Return every line of the data that contains the string "Database".

[Stored data entries]
☆ ☆ ☆ ☆ ☆
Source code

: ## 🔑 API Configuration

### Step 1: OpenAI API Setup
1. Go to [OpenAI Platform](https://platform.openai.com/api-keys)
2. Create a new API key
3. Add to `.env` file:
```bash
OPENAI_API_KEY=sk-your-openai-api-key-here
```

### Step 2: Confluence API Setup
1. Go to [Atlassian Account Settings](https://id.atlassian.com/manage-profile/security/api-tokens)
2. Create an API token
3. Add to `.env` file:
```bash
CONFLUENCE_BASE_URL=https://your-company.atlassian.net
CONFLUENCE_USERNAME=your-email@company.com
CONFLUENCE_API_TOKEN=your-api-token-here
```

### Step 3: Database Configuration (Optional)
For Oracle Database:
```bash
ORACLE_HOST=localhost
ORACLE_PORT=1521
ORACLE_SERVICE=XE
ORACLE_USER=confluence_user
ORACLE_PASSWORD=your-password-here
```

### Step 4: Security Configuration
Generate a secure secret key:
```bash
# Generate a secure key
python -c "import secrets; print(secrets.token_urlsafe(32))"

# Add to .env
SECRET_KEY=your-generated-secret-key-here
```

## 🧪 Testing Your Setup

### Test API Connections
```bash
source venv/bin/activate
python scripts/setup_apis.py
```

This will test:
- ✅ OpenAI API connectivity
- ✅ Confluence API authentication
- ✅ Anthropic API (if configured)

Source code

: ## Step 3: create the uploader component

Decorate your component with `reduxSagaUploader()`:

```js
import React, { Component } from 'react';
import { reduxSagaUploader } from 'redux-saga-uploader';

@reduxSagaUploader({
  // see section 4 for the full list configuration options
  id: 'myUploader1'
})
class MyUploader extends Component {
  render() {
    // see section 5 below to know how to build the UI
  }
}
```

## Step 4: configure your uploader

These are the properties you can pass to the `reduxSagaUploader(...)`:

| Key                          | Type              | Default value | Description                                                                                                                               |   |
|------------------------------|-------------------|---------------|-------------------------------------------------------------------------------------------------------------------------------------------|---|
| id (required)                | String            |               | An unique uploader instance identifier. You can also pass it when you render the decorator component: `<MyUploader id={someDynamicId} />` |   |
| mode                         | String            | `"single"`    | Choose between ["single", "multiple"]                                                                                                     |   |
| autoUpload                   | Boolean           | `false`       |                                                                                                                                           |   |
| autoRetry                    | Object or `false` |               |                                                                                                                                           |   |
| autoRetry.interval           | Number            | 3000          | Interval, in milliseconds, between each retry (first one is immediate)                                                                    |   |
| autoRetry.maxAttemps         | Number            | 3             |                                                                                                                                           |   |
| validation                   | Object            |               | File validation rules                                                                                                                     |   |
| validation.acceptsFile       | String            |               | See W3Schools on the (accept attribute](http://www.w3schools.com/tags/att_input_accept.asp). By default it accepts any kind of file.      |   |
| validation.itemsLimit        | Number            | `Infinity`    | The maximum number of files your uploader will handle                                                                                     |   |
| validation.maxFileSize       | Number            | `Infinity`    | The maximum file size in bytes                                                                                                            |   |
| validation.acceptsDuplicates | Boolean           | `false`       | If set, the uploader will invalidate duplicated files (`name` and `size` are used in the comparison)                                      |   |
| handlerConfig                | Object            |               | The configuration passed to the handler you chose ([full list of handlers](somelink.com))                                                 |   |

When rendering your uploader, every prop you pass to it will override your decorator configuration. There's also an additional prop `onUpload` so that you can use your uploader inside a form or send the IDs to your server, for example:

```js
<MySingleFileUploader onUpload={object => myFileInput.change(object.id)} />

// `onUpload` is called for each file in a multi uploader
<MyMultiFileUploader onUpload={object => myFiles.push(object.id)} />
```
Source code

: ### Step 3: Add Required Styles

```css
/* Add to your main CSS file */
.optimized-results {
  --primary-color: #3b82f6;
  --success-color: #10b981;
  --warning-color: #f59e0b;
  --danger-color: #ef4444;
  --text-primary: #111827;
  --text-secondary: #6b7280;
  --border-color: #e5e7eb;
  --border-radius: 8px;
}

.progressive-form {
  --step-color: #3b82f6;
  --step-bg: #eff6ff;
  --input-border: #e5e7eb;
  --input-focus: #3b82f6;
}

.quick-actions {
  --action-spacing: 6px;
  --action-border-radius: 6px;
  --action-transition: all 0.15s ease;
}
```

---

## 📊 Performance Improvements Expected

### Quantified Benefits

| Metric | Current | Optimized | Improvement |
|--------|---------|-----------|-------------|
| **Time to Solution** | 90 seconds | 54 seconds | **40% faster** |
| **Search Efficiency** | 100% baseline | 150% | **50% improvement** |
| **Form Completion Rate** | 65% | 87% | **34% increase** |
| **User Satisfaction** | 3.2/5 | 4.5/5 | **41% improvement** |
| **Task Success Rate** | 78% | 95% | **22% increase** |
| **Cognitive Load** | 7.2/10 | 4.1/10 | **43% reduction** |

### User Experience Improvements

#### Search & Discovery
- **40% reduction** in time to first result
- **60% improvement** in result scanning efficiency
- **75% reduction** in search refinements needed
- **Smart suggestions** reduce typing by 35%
☆ ☆ ☆ ☆ ☆
WRITTEN RESPONSE:
### Step 3: Database Configuration (Optional)
For Oracle Database:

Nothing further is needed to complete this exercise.